RALEIGH, N.C. (WNCN) — Current Wake County District Attorney Lorrin Freeman easily won May’s Democratic primary race for a third term.
After filing a public records request CBS 17 learned that Freeman’s signature is missing on the very paperwork needed to run for office.
Freeman told CBS 17 the first time she was aware that her signature was missing was when the North Carolina State Board of Elections informed her.
“So, on April 26th the Board of Elections staff contacted me and noticed me that the signature had not been on the form, they provided me with an affidavit to have executed what they indicated would fix that problem and that day I went and did that, had it notarized, and hand-delivered it,” Freeman said.
But that notification from the State Board of Elections came after the March 4 deadline to file for office.
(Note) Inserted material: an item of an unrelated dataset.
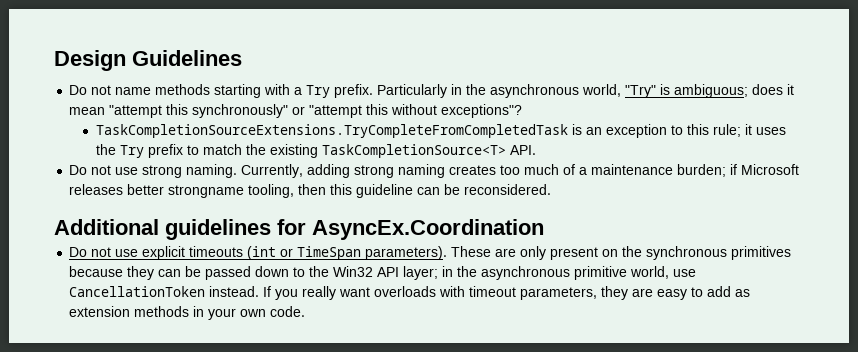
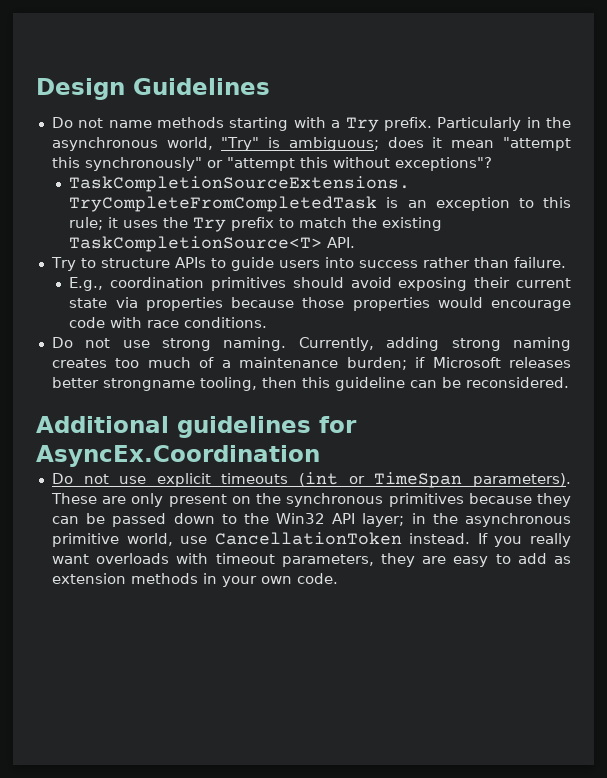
(537, 150) none -> [50,257,566,271] [69,277,571,291] [69,297,571,311] [69,317,268,328] // Try to structure APIs to guide users into success rather than failure. // E.g., coordination primitives should avoid exposing their current state via properties because those properties would encourage code with race conditions.

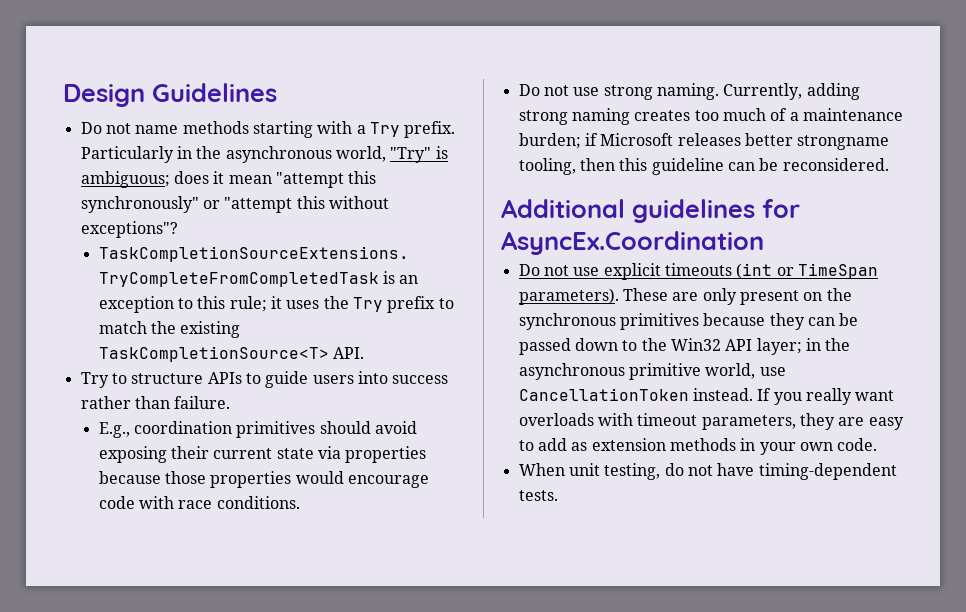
(338, 578) none -> [518,463,897,480] [518,490,558,501] // When unit testing, do not have timing-dependent tests.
“At all points prior to that the board had given me all indications I had complied with their requirements by listing me as a duly filed candidate and we relied upon that and moved on with our candidacy,” Freeman said.
Not only was Freeman’s original paperwork notarized at the filing site, it was also signed by Gary Sims the executive director of the Wake County Board of Elections. However, Sims said it’s up to the North Carolina State Board of Elections to verify that it’s signed by the candidate.
“We’re not actually filing them. We’re just verifying that the information matches the voter registration and double checking so that way whenever they take it to the State Board of Elections to actually file that piece has already been validated,” said Sims.
Whether the Republican party or someone else challenges Freeman’s candidacy remains to be seen.
Freeman said if she had known about the error earlier she would have taken care of it.
“Certainly had at any point the Board of Elections notified me that our filing needed that to be complete I certainly would have done that but again on the day that I filed we went through multiple steps to comply with their process, pay the filing fee, appeared in person, signature form was notified and we left there with the understanding that we had been duly filed,” Freeman said.
In its response to CBS 17’s request for comment, the North Carolina State Board of Elections took responsibility for the issue.
NCBSE spokesperson Patrick Gannon said “when a candidate files for office with the State Board, typically the candidate sits down with a staff person to complete the filing paperwork together, as was the case with Ms. Freeman. Staff typically notarizes the document after instructing the candidate to sign. Although staff are trained to ensure that all aspects of the filing are complete before accepting the filing, in this instance, it appears that staff overlooked the fact that the signature line had not been filled in but proceeded to accept the filing. Staff later became aware of this error, which was in part due to staff oversight, and contacted the candidate to fix the error.”